First off a Mashable.com article stated that news stories regarding the wedding (according to Bing.com) were up to 7 million searches/day. Additionally, blog posts "more than doubled from 46.7 million on April 5 to 102.9 million." What else? Tweets about the wedding quadrupled, about 5,000/hour over the last week.
Live coverage of the wedding was viewable from the BBC website. However, on the wedding day the news channel reported a glitch-- too many people were trying to access the site and "Visitors were intermittently greeted with an error message saying the website was experiencing 'abnormal traffic' around the climax of the ceremony after 11am." Abnormally high numbers of attention to the Royal wedding is commonplace, in 1981 the "wedding of the century" between Prince Charles and Lady Diana attracted an estimated global television audience of over 750 million people--the most popular program to ever broadcast. Despite this impressive statistic, the 2011 nuptials had nearly 2 BILLION viewers according to a recent article on paidcontent.org.
The entire wedding was so covered by social media (SM) that it is as if SM was an invited guest to Buckingham Palace. The modern couple chose to share their wedding with the public...in a very modern way.

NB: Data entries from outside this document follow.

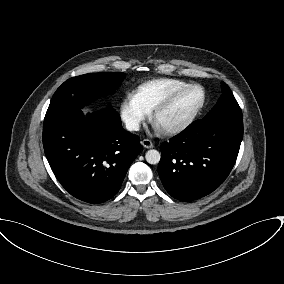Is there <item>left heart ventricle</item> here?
<instances>
[{"instance_id": "1", "label": "left heart ventricle", "mask_w": 284, "mask_h": 284, "mask_svg": "<svg viewBox=\"0 0 284 284\" xmlns=\"http://www.w3.org/2000/svg\"><path fill=\"white\" fill-rule=\"evenodd\" d=\"M201 100L202 92L200 89H189L167 111L157 118V126L165 127L185 119L200 104Z\"/></svg>"}]
</instances>
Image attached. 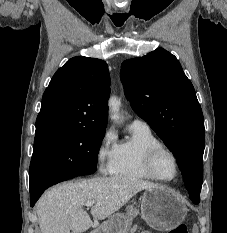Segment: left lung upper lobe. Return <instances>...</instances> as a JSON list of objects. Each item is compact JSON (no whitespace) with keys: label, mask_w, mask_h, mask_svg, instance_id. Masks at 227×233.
Masks as SVG:
<instances>
[{"label":"left lung upper lobe","mask_w":227,"mask_h":233,"mask_svg":"<svg viewBox=\"0 0 227 233\" xmlns=\"http://www.w3.org/2000/svg\"><path fill=\"white\" fill-rule=\"evenodd\" d=\"M125 95L176 157L192 201L200 202L204 118L194 87L177 58L163 48L121 66Z\"/></svg>","instance_id":"left-lung-upper-lobe-1"}]
</instances>
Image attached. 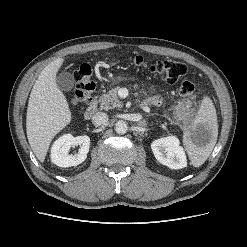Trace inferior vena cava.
Instances as JSON below:
<instances>
[{
    "label": "inferior vena cava",
    "instance_id": "inferior-vena-cava-1",
    "mask_svg": "<svg viewBox=\"0 0 247 247\" xmlns=\"http://www.w3.org/2000/svg\"><path fill=\"white\" fill-rule=\"evenodd\" d=\"M108 122V115L103 112H98L92 117V123L95 126H102Z\"/></svg>",
    "mask_w": 247,
    "mask_h": 247
}]
</instances>
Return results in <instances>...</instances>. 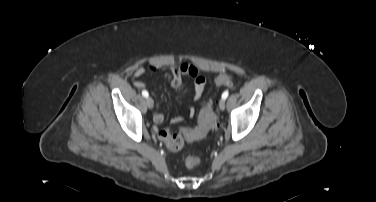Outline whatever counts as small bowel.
Listing matches in <instances>:
<instances>
[{
	"label": "small bowel",
	"instance_id": "small-bowel-1",
	"mask_svg": "<svg viewBox=\"0 0 376 202\" xmlns=\"http://www.w3.org/2000/svg\"><path fill=\"white\" fill-rule=\"evenodd\" d=\"M148 72L164 76L167 78L173 88H179L182 84L183 77H189L194 83L192 93L193 99L198 100L203 94L205 79L198 74L197 69L193 65L184 63L180 66L163 67L159 65H152L138 68L133 74V84L135 87L139 89L144 87V82L140 80V77ZM187 113L189 117H193L195 114V109L190 108ZM152 116L156 123H162L164 121V114L159 105L155 107ZM182 120L183 118L181 116H176L171 119V122L176 124Z\"/></svg>",
	"mask_w": 376,
	"mask_h": 202
}]
</instances>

First off there was a royal wedding website which informed guests and the pubic about every event that was to take place pre and post wedding. Additionally, there was an official royal You Tube channel that was expected to get over 400 million hits. If you didn't want to watch the live stream and preferred reading updates, there were official Twitter and Flickr accounts dedicated to documenting and covering the entire occasion. What if you had the urge to buy the handsome couple a gift? Social media made it easy to do that as well. With a royal wedding registry, guests could donate to multiple charities in the names of Kate and William themselves.
Social media covered almost every aspect of the royal affair--from details about the cake (made by Fiona Cairns Ltd of Leicestershire), to Kate's hairstylist (the talented Mr. Richard Ward), nothing was kept secret. Additionally, since guests were allowed to use social media while at the wedding, sites like Twitter updated the world about Lady Catherine's second wedding dress, also created by Sarah Burton, before the official pictures were even leaked says Forbes Magazine.
The royal wedding set world breaking records in the realm of social media. Besides tweeting, facebooking, blogging and posting about the event, individuals could download phone applications which connected them to videos, games, news stories, photos, etc. There was no shortage in coverage of the royal wedding; apparently intimate gatherings are no longer personal affairs in this day and age.